On Friday, February 21, #blockchain researcher "Zach XBT" reported on his main networks that there were some very suspicious money outflows from the By...bit Exchange.

Later, the CEO of the centralized exchange, Ben Zhou, indicated in an official announcement that one of the Exchange’s cold wallets was carrying out routine transactions, and in one of those movements the hackers managed to gain access to the platform’s user interface (through a previous phishing attack), which allowed them to replace the multi-signature wallet implementation contract with a malicious version. This is how the attackers obtained the necessary permissions to start processing unauthorized fund transfers.

As a result, hackers gained control of the hardware wallet and were able to steal nearly $1.4 billion in assets.
This incident is now considered one of the biggest cryptocurrency thefts of all time.

It is now known that the hackers behind this theft are the North Korean Lazarus Group.

Who are the Lazarus Group?
The Lazarus Group is a collective of sophisticated hackers from North Korea, who work very carefully until they achieve their goal. In addition, they are nothing new in the #cripto ecosystem since in the past they were responsible for other thefts to various platforms. Thus we have the Lazarus group behind the hack of:
- Axie Infinity $625 million dollars
- Harmony Bridge $100 million dollars
- Atomic Wallet $100 million dollars
- Stake $41 million dollars
- Alphapo hot wallet $60 million dollars
- Wazirx $230 million
Now after the theft of ETH from the centralized Exchange, this group of hackers is considered one of the largest ETH holders, since they own around 0.42% of ETH.
Once the funds were stolen, the next step for this group of hackers was to move and clean the money, trying to erase any trace. This tactic has already been applied by hackers in the past through cryptocurrency mixers, the use of Defi platforms without KYC, among other options.

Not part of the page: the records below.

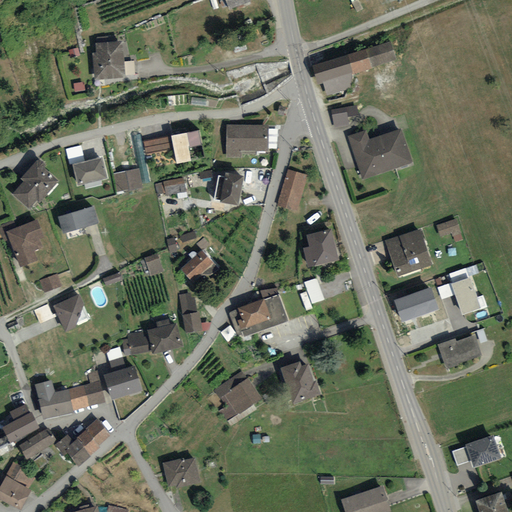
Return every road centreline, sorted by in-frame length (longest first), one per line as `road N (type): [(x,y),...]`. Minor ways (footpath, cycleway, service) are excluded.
road 1 (secondary): [(443,511),(312,115)]
road 2 (residential): [(124,426),(198,352),(242,286),(289,133),(312,115)]
road 3 (residential): [(303,81),(240,112),(116,127),(0,164)]
road 4 (residential): [(124,426),(102,413),(42,422),(1,326),(111,269)]
road 5 (track): [(435,0),(295,50)]
road 6 (residential): [(30,511),(124,426)]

What did the centralized exchange do after the hack?
Following the incident, the exchange's CEO, Ben Zhou, came out to calm the waters, explaining the procedure to be able to return the stolen ETH and prevent false rumors from spreading. Transactions on the centralized exchange were not frozen or stopped, making its users feel more at ease if they wanted to withdraw.
In addition, in order to return those ETH stolen from its customers, the Exchange had to replenish them somehow. That is why the platform started receiving loans from other centralized Exchanges and/or whales, as well as buying ETH (OTC) to have what it needed. It is finally known that it has already paid off its loans without interest.

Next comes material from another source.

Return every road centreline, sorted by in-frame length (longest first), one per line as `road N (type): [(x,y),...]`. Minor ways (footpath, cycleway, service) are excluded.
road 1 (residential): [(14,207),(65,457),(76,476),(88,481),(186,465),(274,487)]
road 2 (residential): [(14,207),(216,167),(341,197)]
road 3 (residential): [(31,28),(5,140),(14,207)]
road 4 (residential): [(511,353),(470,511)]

It remains to be investigated and reports from security companies are awaited to find out how the centralized Exchange's wallets could have been breached, as well as the intervention of regulators to find out if the clients' funds are completely safe on the platform. In addition, there is also the need to follow the trail of the stolen funds, in order to freeze them or fully identify them so that they cannot be moved. In the crypto market you never get bored. Be safe.